The men that Mo had chosen for our film were the lowest and poorest on site, the ones who took whatever scrap of metal was peeled off the ship and dragged it up the beach to the smelter. The pullers came from the north of the country, where there weren’t any jobs and the threat of famine hung over them every winter. The men that Ali had introduced me to were locals; they were given their jobs in exchange for permission to use their land. They had clout with Ali, setting their own price and acting as supervisors to the other workers. But these men — boys, really — from up north were recruited in the winter, paid by the hour, and sent home at the end of the season, their pockets only a little fuller than when they arrived.

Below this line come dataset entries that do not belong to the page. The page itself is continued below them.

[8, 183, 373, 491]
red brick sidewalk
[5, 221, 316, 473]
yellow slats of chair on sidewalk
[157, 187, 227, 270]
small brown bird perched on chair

Before they would agree to speak to me, I had to answer a few of their questions. Mo pointed to a young boy, older than him but not by much, and said, ‘Shuja wants to know if you are married.’
The others covered their mouths and giggled.
‘Yes, I am.’
‘Do you have children?’
‘No.’
‘What is your father’s name?’
‘Farhan Bashir. His nickname is Joy.’
‘How many brothers and sisters?’
‘None. It’s just me.’
‘Hai, Allah!’ Shuja said. ‘Are they dead?’
‘Shut up motherfucker,’ Mo said.
‘My father was a freedom fighter,’ I said.
Shuja asked to see a photograph of my parents. I handed him my phone, and he passed it around. He turned to Gabriela. ‘Is that the real colour of your hair?’